Study text section start

The Curse of the Class of 2009

According to the article below, this year’s graduates will experience the lowest wages in the last twenty five years and can be impacted by those low wages for at least a decade.

Interestingly, I graduated in 1984 which was the last really bad economy. I got a job with a degree as an English major and was paid $14,000 a year with a company car. This was a time when almost all graduates were majoring in Business. It was a good job and ended being a place where I made my career for seventeen years before I started my own company. At age twenty-six, I was promoted to Assistant Vice President, and I managed a team of fourteen people. Many of my friends also landed strong starter jobs such as this, which yielded great experiences as time went on.

What made those of us stand out and become recession-proof was:

1) A willingness to learn, to grow, to work hard and to do high quality work.

2) Experience through internships which could attest to our business acumen and maturity.

3) A strong academic record complemented by leadership experience.

4) A creative, determined and resourceful attitude which involved making a difference.

Study text section end

Required action A: Copy the listing from its first line through the line containing "De witte houten lijst heeft een", with both end lines included.

The records section start

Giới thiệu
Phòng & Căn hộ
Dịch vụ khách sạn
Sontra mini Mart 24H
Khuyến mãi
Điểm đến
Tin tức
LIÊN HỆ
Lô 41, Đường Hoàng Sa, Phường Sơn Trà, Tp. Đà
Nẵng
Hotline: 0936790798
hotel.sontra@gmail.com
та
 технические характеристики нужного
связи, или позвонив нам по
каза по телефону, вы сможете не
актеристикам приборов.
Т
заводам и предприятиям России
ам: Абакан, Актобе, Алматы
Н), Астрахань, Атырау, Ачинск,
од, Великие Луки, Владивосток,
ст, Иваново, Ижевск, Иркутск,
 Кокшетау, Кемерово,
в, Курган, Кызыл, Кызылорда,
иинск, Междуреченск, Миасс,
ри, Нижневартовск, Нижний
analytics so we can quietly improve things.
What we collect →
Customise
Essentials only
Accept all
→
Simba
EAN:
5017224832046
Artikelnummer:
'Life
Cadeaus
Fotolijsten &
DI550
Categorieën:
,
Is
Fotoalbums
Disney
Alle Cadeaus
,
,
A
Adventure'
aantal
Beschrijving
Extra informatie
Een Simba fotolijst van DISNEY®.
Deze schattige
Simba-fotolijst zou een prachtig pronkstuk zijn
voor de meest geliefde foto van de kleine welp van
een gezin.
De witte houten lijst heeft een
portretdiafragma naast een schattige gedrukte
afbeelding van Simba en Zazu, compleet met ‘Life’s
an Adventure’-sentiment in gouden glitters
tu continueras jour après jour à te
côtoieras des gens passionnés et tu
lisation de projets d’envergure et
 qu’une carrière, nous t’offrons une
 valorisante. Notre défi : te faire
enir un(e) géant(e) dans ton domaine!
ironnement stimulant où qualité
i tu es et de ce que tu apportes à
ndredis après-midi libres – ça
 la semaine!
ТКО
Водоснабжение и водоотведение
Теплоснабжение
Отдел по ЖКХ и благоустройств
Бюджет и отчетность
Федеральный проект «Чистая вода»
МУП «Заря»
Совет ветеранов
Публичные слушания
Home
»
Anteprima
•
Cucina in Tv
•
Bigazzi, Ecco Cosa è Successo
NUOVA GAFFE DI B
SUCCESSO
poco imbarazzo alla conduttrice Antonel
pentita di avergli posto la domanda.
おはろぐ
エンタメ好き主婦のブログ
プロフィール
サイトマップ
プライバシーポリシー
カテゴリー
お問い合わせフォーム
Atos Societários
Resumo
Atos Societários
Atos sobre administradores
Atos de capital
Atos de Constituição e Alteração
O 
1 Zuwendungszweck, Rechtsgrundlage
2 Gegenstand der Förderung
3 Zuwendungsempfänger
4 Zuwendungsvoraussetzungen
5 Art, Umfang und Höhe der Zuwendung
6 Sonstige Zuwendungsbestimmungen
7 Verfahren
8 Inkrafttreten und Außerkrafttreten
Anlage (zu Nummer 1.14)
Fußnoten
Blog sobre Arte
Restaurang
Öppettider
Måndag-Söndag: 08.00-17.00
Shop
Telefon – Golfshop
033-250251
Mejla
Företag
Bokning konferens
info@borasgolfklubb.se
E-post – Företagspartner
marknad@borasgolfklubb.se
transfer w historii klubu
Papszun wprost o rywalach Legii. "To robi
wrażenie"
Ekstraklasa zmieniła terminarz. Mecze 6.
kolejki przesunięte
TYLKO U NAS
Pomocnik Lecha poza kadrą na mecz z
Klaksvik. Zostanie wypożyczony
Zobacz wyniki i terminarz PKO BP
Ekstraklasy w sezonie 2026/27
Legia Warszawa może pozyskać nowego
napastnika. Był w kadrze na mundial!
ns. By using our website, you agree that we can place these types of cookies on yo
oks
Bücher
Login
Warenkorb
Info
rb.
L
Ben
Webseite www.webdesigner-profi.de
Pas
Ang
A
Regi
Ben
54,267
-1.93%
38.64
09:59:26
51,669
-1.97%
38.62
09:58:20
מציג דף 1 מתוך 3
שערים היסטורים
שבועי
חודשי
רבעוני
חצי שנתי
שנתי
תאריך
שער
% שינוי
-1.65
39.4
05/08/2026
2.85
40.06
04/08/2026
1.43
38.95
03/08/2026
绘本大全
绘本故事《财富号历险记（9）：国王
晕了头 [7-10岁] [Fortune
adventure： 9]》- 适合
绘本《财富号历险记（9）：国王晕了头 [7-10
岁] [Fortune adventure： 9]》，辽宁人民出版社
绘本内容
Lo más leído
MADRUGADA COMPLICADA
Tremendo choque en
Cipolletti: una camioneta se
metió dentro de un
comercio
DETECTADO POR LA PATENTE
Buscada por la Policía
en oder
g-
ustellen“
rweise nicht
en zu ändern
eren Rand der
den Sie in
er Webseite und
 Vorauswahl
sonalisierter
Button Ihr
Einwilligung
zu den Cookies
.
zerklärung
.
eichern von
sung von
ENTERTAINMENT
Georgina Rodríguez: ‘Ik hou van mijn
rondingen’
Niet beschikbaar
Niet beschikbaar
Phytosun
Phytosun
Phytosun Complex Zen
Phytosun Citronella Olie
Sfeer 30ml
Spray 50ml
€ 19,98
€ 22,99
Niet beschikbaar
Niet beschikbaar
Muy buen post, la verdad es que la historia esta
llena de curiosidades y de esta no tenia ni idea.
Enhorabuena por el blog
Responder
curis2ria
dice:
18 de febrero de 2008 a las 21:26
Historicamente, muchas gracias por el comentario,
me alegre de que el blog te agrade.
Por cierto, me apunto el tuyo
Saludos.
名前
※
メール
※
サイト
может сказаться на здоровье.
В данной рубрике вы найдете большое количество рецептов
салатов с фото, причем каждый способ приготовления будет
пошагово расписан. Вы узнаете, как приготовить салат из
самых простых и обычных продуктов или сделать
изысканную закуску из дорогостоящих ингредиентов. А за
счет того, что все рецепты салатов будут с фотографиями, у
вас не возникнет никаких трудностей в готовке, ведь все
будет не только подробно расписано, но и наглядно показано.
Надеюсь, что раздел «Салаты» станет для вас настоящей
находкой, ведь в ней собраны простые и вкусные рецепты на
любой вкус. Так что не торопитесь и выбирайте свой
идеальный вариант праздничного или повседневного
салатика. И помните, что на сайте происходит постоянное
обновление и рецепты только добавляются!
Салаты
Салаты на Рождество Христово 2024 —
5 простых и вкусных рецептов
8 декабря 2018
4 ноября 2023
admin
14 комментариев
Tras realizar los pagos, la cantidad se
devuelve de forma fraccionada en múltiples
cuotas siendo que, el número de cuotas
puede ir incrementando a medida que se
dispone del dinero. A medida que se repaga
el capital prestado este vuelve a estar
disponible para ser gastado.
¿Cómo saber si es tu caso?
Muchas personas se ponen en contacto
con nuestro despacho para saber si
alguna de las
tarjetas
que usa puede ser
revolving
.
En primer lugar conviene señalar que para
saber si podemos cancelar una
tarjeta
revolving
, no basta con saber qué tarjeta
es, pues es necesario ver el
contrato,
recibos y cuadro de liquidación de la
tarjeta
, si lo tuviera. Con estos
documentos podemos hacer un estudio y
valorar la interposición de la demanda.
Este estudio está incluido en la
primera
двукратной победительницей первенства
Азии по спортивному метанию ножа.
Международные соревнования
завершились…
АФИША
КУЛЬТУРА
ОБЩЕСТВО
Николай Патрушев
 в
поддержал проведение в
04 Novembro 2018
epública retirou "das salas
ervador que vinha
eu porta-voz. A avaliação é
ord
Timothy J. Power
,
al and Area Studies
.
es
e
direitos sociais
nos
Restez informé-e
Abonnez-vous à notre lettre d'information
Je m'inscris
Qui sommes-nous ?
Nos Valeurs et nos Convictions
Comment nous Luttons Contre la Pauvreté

The records section end

Required action B:
Answer these questions from the class of 2009 post:
(i) For how long can this year's graduates be impacted by low wages?
(ii) What yearly pay did the writer receive in the first job after graduating?
(iii) What did internship experience attest to?

Output A:
Giới thiệu
Phòng & Căn hộ
Dịch vụ khách sạn
Sontra mini Mart 24H
Khuyến mãi
Điểm đến
Tin tức
LIÊN HỆ
Lô 41, Đường Hoàng Sa, Phường Sơn Trà, Tp. Đà
Nẵng
Hotline: 0936790798
hotel.sontra@gmail.com
та
 технические характеристики нужного
связи, или позвонив нам по
каза по телефону, вы сможете не
актеристикам приборов.
Т
заводам и предприятиям России
ам: Абакан, Актобе, Алматы
Н), Астрахань, Атырау, Ачинск,
од, Великие Луки, Владивосток,
ст, Иваново, Ижевск, Иркутск,
 Кокшетау, Кемерово,
в, Курган, Кызыл, Кызылорда,
иинск, Междуреченск, Миасс,
ри, Нижневартовск, Нижний
analytics so we can quietly improve things.
What we collect →
Customise
Essentials only
Accept all
→
Simba
EAN:
5017224832046
Artikelnummer:
'Life
Cadeaus
Fotolijsten &
DI550
Categorieën:
,
Is
Fotoalbums
Disney
Alle Cadeaus
,
,
A
Adventure'
aantal
Beschrijving
Extra informatie
Een Simba fotolijst van DISNEY®.
Deze schattige
Simba-fotolijst zou een prachtig pronkstuk zijn
voor de meest geliefde foto van de kleine welp van
een gezin.
De witte houten lijst heeft een

Output B:
(i) At least a decade.
(ii) $14,000 a year, with a company car.
(iii) Business acumen and maturity.